▶ _Assignment_
Below are entries; print them exactly from the first line through the one containing "Chemin du Saylat CS 30009".

Exercise materials START

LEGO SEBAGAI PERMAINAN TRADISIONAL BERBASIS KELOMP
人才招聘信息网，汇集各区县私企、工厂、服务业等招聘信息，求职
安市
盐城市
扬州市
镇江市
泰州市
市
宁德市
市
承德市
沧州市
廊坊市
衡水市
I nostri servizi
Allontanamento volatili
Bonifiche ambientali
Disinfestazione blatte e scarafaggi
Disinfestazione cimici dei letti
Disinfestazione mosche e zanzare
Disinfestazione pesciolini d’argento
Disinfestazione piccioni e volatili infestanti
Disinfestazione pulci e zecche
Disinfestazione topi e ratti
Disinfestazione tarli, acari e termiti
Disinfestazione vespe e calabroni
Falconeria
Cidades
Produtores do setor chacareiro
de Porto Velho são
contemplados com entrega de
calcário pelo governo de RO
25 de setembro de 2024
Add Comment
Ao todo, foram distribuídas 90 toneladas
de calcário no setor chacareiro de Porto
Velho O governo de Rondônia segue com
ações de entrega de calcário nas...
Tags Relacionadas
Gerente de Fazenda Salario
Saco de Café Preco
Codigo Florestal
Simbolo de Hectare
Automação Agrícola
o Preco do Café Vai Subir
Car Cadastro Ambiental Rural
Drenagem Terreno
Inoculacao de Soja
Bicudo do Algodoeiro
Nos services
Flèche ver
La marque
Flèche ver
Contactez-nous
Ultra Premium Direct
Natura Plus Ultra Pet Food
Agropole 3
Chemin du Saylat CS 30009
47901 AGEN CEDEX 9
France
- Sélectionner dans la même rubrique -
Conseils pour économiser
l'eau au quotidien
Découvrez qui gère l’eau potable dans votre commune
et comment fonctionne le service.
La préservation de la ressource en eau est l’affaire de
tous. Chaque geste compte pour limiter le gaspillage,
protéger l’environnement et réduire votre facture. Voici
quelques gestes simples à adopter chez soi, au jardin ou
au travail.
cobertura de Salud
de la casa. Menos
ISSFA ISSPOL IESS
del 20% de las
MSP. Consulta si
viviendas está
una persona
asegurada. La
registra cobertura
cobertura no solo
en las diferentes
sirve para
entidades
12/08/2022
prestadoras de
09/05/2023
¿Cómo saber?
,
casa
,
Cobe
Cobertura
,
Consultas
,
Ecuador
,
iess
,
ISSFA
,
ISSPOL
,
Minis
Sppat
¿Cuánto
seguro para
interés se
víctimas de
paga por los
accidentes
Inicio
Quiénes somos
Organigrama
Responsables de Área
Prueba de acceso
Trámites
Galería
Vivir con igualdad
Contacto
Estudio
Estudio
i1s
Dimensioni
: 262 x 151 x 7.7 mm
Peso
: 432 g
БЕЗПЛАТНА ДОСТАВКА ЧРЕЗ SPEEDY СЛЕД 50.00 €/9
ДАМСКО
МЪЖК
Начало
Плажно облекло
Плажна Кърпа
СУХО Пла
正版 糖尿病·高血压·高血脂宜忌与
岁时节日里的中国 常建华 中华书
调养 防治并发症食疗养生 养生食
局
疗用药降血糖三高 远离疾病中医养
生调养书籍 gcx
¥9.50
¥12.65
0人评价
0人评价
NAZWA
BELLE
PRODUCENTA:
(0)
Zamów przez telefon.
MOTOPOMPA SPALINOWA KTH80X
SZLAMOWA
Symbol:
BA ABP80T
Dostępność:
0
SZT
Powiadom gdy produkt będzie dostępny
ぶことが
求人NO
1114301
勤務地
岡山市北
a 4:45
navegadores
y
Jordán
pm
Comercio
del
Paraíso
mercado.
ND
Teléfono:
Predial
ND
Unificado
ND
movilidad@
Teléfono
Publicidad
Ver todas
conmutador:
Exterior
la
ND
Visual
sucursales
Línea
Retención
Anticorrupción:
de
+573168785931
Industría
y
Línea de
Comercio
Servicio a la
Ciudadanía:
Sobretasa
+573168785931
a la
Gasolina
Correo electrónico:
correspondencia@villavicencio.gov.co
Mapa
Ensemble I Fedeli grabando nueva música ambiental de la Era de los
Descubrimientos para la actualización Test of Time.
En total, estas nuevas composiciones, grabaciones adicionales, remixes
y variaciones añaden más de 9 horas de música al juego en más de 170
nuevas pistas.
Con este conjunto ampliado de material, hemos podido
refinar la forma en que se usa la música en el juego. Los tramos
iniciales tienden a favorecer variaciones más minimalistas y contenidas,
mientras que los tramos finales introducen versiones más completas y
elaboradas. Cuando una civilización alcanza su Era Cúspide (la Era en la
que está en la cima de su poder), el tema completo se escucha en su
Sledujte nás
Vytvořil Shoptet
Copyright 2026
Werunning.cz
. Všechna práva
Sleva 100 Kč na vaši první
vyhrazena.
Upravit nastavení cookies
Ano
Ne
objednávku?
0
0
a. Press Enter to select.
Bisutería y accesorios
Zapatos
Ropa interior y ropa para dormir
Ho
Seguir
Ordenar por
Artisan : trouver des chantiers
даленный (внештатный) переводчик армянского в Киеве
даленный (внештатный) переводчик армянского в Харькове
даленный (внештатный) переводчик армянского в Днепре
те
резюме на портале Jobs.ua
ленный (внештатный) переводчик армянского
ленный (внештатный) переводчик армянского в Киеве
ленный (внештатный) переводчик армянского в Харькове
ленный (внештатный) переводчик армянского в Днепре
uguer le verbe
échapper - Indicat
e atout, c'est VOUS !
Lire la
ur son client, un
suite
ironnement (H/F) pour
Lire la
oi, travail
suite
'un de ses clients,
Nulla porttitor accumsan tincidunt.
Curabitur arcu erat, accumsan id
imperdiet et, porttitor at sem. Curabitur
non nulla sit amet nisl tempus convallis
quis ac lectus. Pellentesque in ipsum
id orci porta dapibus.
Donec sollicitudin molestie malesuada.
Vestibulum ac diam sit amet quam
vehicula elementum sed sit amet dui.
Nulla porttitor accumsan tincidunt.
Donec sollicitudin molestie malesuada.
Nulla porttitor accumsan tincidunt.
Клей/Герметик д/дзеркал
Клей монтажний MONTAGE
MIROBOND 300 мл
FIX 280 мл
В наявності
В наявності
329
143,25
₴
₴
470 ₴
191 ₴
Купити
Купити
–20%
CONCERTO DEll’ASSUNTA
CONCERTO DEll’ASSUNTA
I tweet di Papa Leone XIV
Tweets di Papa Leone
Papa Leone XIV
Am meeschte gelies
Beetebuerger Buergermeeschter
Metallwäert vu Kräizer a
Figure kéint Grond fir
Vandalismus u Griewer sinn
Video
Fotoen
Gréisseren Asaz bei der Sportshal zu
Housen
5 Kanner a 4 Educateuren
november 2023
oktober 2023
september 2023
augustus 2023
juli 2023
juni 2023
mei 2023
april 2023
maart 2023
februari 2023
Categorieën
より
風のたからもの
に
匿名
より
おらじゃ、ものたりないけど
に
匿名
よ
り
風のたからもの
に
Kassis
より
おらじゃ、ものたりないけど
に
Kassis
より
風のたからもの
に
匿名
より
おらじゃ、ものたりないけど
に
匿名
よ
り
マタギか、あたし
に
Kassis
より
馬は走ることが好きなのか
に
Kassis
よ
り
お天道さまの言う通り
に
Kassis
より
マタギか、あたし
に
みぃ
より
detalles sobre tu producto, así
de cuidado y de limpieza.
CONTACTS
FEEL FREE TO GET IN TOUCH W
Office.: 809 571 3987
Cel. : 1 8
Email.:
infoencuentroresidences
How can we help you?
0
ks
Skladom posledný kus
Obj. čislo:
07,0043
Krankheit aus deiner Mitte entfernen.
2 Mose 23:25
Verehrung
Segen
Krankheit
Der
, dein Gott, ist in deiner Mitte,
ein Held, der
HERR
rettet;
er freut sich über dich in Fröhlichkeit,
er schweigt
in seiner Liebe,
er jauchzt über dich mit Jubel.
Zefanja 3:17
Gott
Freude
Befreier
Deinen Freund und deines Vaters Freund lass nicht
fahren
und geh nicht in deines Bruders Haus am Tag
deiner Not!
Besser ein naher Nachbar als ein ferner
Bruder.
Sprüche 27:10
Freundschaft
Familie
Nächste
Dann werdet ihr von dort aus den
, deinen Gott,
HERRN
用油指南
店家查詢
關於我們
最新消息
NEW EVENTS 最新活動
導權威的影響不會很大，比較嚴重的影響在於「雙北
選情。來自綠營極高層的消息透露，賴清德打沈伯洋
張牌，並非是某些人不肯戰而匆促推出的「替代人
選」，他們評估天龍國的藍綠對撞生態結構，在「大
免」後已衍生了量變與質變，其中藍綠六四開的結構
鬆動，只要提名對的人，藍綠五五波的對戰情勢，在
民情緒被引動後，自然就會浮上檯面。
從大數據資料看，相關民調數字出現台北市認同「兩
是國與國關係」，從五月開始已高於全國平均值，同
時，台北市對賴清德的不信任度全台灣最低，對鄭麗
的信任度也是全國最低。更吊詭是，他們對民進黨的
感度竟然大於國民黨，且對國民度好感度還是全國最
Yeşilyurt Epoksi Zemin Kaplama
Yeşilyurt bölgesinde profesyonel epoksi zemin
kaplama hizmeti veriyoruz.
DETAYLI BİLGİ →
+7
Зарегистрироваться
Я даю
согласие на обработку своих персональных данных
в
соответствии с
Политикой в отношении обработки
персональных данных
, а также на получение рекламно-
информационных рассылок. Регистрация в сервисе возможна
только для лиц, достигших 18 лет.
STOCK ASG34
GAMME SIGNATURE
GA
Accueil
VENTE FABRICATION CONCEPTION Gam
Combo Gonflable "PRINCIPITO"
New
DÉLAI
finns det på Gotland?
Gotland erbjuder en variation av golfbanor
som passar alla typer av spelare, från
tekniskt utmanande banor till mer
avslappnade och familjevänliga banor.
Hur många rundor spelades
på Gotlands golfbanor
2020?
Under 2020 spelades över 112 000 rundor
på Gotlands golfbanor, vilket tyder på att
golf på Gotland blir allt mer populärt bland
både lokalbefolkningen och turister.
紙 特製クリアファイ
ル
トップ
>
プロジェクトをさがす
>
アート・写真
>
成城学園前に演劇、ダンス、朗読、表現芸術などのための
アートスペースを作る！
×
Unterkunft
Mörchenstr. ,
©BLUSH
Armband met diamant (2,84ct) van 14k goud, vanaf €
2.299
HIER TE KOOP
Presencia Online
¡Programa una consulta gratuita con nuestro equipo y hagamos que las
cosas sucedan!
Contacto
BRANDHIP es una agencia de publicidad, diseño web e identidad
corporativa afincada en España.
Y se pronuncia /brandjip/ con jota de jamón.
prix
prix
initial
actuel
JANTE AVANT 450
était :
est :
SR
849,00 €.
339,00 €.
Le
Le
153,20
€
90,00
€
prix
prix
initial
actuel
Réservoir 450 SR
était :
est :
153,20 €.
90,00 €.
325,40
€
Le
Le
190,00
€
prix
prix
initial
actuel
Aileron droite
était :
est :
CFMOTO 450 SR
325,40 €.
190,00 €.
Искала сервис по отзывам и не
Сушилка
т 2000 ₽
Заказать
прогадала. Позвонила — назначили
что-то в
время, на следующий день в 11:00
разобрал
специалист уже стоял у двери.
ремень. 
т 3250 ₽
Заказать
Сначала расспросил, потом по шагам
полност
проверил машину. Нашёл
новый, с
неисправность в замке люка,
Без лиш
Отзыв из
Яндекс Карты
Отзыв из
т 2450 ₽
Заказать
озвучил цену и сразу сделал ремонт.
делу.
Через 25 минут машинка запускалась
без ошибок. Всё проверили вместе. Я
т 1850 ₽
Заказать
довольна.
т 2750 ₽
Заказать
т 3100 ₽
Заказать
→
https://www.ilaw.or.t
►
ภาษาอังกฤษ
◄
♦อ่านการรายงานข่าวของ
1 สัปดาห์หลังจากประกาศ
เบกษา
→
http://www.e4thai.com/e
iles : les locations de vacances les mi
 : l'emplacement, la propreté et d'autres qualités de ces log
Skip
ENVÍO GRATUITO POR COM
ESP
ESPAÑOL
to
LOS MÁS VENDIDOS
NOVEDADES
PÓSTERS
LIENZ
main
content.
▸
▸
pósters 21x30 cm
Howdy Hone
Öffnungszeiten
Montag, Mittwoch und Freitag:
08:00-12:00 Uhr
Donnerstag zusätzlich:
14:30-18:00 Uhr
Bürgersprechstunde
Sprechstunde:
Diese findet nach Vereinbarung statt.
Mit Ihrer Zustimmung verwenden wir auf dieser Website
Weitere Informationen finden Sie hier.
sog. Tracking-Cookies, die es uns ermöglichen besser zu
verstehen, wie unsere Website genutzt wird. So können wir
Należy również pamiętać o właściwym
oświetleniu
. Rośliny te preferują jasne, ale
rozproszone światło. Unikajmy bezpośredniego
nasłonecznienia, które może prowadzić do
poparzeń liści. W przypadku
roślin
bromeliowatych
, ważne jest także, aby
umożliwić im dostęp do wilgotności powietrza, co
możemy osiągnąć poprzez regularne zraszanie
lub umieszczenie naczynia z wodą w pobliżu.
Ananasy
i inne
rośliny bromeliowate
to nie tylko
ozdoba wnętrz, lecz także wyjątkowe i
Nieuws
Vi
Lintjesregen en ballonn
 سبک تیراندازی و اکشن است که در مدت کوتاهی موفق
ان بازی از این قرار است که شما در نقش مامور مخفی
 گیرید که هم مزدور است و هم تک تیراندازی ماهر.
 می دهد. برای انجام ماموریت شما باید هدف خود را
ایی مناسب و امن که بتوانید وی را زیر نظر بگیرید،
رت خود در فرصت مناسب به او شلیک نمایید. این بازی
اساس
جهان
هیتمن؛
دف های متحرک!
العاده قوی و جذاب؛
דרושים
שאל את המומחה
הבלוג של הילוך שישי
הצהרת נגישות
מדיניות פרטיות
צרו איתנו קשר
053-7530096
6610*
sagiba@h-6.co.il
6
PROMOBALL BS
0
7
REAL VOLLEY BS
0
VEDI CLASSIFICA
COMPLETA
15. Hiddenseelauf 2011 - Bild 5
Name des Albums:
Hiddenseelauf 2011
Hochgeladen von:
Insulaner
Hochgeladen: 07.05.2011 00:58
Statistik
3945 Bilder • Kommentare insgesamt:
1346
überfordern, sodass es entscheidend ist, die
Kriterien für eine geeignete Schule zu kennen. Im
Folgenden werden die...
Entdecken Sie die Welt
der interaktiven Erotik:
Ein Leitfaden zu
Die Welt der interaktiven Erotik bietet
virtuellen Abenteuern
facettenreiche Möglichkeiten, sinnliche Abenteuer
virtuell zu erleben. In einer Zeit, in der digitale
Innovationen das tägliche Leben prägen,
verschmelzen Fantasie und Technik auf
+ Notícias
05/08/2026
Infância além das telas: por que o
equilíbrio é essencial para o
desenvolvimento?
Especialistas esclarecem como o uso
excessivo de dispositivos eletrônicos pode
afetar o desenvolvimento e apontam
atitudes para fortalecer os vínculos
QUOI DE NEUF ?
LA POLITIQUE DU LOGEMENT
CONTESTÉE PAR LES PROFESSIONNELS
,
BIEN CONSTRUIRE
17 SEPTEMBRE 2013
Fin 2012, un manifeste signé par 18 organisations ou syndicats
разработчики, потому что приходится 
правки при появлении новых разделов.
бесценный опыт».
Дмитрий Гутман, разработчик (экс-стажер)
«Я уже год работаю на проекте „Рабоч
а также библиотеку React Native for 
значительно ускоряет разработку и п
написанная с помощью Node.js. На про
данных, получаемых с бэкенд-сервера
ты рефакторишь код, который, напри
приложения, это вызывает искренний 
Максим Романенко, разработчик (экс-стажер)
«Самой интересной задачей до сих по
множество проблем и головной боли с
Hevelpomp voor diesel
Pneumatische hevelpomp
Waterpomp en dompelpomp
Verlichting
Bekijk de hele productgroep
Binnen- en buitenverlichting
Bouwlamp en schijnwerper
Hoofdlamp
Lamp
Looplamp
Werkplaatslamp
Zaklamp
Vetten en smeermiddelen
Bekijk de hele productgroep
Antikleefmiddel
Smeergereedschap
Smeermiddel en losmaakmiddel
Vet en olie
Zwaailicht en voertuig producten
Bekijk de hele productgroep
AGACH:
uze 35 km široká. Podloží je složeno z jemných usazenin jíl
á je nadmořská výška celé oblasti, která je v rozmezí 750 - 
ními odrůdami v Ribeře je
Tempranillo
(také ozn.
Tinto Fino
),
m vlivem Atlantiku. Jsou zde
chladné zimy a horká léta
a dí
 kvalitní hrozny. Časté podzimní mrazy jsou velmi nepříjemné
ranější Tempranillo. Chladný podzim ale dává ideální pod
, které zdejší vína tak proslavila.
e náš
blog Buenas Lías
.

Exercise materials END

▶ _Answer space_
LEGO SEBAGAI PERMAINAN TRADISIONAL BERBASIS KELOMP
人才招聘信息网，汇集各区县私企、工厂、服务业等招聘信息，求职
安市
盐城市
扬州市
镇江市
泰州市
市
宁德市
市
承德市
沧州市
廊坊市
衡水市
I nostri servizi
Allontanamento volatili
Bonifiche ambientali
Disinfestazione blatte e scarafaggi
Disinfestazione cimici dei letti
Disinfestazione mosche e zanzare
Disinfestazione pesciolini d’argento
Disinfestazione piccioni e volatili infestanti
Disinfestazione pulci e zecche
Disinfestazione topi e ratti
Disinfestazione tarli, acari e termiti
Disinfestazione vespe e calabroni
Falconeria
Cidades
Produtores do setor chacareiro
de Porto Velho são
contemplados com entrega de
calcário pelo governo de RO
25 de setembro de 2024
Add Comment
Ao todo, foram distribuídas 90 toneladas
de calcário no setor chacareiro de Porto
Velho O governo de Rondônia segue com
ações de entrega de calcário nas...
Tags Relacionadas
Gerente de Fazenda Salario
Saco de Café Preco
Codigo Florestal
Simbolo de Hectare
Automação Agrícola
o Preco do Café Vai Subir
Car Cadastro Ambiental Rural
Drenagem Terreno
Inoculacao de Soja
Bicudo do Algodoeiro
Nos services
Flèche ver
La marque
Flèche ver
Contactez-nous
Ultra Premium Direct
Natura Plus Ultra Pet Food
Agropole 3
Chemin du Saylat CS 30009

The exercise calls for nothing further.